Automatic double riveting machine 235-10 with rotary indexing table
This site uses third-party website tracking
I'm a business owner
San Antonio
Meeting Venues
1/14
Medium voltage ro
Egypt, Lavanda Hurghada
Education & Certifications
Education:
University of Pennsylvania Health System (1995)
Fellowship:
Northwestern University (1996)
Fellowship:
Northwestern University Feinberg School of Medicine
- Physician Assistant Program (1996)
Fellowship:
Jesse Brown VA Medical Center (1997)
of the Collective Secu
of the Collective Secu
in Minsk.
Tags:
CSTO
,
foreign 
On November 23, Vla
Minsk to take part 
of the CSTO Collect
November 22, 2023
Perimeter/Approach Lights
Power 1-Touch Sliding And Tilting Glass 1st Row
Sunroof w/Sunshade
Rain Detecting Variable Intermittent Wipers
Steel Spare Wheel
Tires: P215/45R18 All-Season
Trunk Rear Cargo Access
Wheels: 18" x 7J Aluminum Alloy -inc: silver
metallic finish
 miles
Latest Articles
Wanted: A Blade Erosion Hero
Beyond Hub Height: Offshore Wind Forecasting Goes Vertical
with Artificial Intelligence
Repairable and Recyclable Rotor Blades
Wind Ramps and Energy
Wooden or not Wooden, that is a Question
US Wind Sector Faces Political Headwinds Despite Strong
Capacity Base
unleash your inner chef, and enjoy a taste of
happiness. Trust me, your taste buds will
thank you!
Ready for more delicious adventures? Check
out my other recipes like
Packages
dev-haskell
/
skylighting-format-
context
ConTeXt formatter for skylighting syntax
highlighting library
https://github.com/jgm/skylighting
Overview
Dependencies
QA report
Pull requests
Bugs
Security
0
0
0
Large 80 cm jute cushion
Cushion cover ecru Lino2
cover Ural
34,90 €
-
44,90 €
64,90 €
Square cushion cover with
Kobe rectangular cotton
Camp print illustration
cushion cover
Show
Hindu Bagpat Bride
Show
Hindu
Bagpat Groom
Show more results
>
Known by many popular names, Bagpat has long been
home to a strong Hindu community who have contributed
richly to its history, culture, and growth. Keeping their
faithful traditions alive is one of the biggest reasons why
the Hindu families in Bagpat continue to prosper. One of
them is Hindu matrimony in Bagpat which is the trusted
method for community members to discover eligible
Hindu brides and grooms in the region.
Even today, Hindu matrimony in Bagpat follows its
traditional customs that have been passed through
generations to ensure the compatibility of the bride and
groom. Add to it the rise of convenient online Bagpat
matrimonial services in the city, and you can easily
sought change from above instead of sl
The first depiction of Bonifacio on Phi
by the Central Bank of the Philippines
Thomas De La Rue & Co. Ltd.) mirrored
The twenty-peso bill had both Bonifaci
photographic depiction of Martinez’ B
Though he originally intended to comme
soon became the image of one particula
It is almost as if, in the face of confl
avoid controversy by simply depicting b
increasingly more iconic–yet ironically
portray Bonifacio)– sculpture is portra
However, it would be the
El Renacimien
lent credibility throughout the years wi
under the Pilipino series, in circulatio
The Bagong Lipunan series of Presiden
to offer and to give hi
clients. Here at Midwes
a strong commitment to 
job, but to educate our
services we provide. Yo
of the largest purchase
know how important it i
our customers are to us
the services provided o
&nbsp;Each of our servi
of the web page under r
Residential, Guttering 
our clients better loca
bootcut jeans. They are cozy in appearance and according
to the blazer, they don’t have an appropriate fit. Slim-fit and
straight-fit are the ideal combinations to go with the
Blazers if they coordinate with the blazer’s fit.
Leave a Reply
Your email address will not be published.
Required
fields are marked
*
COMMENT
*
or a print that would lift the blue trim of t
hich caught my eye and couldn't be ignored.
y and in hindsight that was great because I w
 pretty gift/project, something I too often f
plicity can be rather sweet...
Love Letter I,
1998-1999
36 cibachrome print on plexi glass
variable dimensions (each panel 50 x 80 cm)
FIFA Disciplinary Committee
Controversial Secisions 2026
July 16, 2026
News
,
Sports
----------------------------------------
◆ **TASK DIRECTIONS**
Starting with the first line of the listing, copy every line unchanged, and stop after the line that contains "Square cushion cover with".

◆ **SOLUTION TO THIS PROBLEM**
Automatic double riveting machine 235-10 with rotary indexing table
This site uses third-party website tracking
I'm a business owner
San Antonio
Meeting Venues
1/14
Medium voltage ro
Egypt, Lavanda Hurghada
Education & Certifications
Education:
University of Pennsylvania Health System (1995)
Fellowship:
Northwestern University (1996)
Fellowship:
Northwestern University Feinberg School of Medicine
- Physician Assistant Program (1996)
Fellowship:
Jesse Brown VA Medical Center (1997)
of the Collective Secu
of the Collective Secu
in Minsk.
Tags:
CSTO
,
foreign 
On November 23, Vla
Minsk to take part 
of the CSTO Collect
November 22, 2023
Perimeter/Approach Lights
Power 1-Touch Sliding And Tilting Glass 1st Row
Sunroof w/Sunshade
Rain Detecting Variable Intermittent Wipers
Steel Spare Wheel
Tires: P215/45R18 All-Season
Trunk Rear Cargo Access
Wheels: 18" x 7J Aluminum Alloy -inc: silver
metallic finish
 miles
Latest Articles
Wanted: A Blade Erosion Hero
Beyond Hub Height: Offshore Wind Forecasting Goes Vertical
with Artificial Intelligence
Repairable and Recyclable Rotor Blades
Wind Ramps and Energy
Wooden or not Wooden, that is a Question
US Wind Sector Faces Political Headwinds Despite Strong
Capacity Base
unleash your inner chef, and enjoy a taste of
happiness. Trust me, your taste buds will
thank you!
Ready for more delicious adventures? Check
out my other recipes like
Packages
dev-haskell
/
skylighting-format-
context
ConTeXt formatter for skylighting syntax
highlighting library
https://github.com/jgm/skylighting
Overview
Dependencies
QA report
Pull requests
Bugs
Security
0
0
0
Large 80 cm jute cushion
Cushion cover ecru Lino2
cover Ural
34,90 €
-
44,90 €
64,90 €
Square cushion cover with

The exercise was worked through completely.